YOUR INSTRUCTIONS: For each record here, output an exact copy.

------------------------------------------------------------------------

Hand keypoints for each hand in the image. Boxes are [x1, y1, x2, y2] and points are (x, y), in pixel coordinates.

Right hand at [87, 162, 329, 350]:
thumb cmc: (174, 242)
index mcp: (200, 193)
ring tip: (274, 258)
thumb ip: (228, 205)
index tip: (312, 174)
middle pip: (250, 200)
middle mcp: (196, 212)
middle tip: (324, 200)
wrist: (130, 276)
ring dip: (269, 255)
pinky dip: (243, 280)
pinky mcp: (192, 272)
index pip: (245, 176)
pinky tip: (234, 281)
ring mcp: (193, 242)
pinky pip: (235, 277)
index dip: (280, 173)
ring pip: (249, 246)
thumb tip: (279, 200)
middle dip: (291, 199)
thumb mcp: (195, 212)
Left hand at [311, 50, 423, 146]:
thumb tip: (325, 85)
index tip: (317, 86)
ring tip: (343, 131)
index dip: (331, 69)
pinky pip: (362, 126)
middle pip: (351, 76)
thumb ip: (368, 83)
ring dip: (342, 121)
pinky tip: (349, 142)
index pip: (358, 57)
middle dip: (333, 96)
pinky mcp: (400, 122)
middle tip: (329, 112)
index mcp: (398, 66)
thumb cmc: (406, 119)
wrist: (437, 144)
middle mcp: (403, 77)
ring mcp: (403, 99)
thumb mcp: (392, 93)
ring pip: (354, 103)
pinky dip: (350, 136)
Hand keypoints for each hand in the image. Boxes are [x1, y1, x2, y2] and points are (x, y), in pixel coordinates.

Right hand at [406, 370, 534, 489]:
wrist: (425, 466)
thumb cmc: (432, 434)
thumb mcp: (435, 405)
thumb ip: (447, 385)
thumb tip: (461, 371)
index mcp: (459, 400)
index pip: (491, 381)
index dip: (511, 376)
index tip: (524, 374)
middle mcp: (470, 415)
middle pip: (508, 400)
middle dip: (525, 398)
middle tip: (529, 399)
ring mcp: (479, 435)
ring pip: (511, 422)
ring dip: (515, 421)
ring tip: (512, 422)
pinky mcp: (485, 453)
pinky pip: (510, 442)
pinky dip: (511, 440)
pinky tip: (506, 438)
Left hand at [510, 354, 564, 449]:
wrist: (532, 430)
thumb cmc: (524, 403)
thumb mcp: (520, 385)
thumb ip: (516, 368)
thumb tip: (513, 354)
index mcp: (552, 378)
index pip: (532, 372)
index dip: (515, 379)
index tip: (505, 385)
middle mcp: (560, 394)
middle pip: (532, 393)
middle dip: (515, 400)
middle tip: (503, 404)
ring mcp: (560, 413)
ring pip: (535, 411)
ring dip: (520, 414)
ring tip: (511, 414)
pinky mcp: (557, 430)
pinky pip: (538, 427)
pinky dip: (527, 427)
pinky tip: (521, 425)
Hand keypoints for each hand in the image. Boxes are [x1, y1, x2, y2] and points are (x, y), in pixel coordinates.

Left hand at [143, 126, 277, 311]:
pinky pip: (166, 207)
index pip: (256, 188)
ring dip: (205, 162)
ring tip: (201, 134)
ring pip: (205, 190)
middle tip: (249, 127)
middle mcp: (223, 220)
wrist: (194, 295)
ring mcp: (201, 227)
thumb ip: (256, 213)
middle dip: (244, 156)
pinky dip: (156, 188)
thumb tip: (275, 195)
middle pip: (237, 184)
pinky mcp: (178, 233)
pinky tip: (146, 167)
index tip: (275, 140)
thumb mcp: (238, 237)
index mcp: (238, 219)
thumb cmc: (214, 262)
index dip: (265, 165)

------------------------------------------------------------------------

ANSWER FOR THE TASK:
Hand keypoints for each hand in the image. Boxes are [x1, y1, x2, y2] and points are (x, y), in pixel coordinates.

Right hand at [87, 162, 329, 350]:
thumb cmc: (174, 242)
index mcp: (200, 193)
ring tip: (274, 258)
thumb ip: (228, 205)
index tip: (312, 174)
middle pip: (250, 200)
middle mcp: (196, 212)
middle tip: (324, 200)
wrist: (130, 276)
ring dip: (269, 255)
pinky dip: (243, 280)
pinky mcp: (192, 272)
index pip: (245, 176)
pinky tip: (234, 281)
ring mcp: (193, 242)
pinky pip: (235, 277)
index dip: (280, 173)
ring pip: (249, 246)
thumb tip: (279, 200)
middle dip: (291, 199)
thumb mcp: (195, 212)
Left hand at [311, 50, 423, 146]:
thumb tip: (325, 85)
index tip: (317, 86)
ring tip: (343, 131)
index dip: (331, 69)
pinky pip: (362, 126)
middle pip: (351, 76)
thumb ip: (368, 83)
ring dip: (342, 121)
pinky tip: (349, 142)
index pip: (358, 57)
middle dip: (333, 96)
pinky mcp: (400, 122)
middle tip: (329, 112)
index mcp: (398, 66)
thumb cmc: (406, 119)
wrist: (437, 144)
middle mcp: (403, 77)
ring mcp: (403, 99)
thumb mcp: (392, 93)
ring pip: (354, 103)
pinky dip: (350, 136)
Hand keypoints for each hand in the image. Boxes are [x1, y1, x2, y2] and points are (x, y), in pixel coordinates.

Right hand at [406, 370, 534, 489]:
wrist: (425, 466)
thumb cmc: (432, 434)
thumb mcp: (435, 405)
thumb ip: (447, 385)
thumb tip: (461, 371)
index mcp: (459, 400)
index pip: (491, 381)
index dip: (511, 376)
index tip: (524, 374)
middle mcp: (470, 415)
middle pip: (508, 400)
middle dip: (525, 398)
middle tip: (529, 399)
ring mcp: (479, 435)
ring pip: (511, 422)
ring dip: (515, 421)
ring tip: (512, 422)
pinky mcp: (485, 453)
pinky pip: (510, 442)
pinky dip: (511, 440)
pinky tip: (506, 438)
Left hand at [510, 354, 564, 449]:
wrist: (532, 430)
thumb cmc: (524, 403)
thumb mcp: (520, 385)
thumb ip: (516, 368)
thumb tip: (513, 354)
index mcp: (552, 378)
index pip: (532, 372)
index dip: (515, 379)
index tip: (505, 385)
middle mcp: (560, 394)
middle pip: (532, 393)
middle dip: (515, 400)
middle tip: (503, 404)
ring mcp: (560, 413)
ring pip: (535, 411)
ring dip: (520, 414)
ring tip: (511, 414)
pinky mcp: (557, 430)
pinky pip: (538, 427)
pinky dip: (527, 427)
pinky tip: (521, 425)
Hand keypoints for each hand in the image. Boxes are [x1, y1, x2, y2] and points are (x, y), in pixel coordinates.

Left hand at [143, 126, 277, 311]:
pinky pip: (166, 207)
index pip: (256, 188)
ring dip: (205, 162)
ring tip: (201, 134)
ring pip: (205, 190)
middle tip: (249, 127)
middle mcp: (223, 220)
wrist: (194, 295)
ring mcp: (201, 227)
thumb ip: (256, 213)
middle dip: (244, 156)
pinky dip: (156, 188)
thumb tip: (275, 195)
middle pip: (237, 184)
pinky mcp: (178, 233)
pinky tip: (146, 167)
index tip: (275, 140)
thumb mcp: (238, 237)
index mcp: (238, 219)
thumb cmc: (214, 262)
index dip: (265, 165)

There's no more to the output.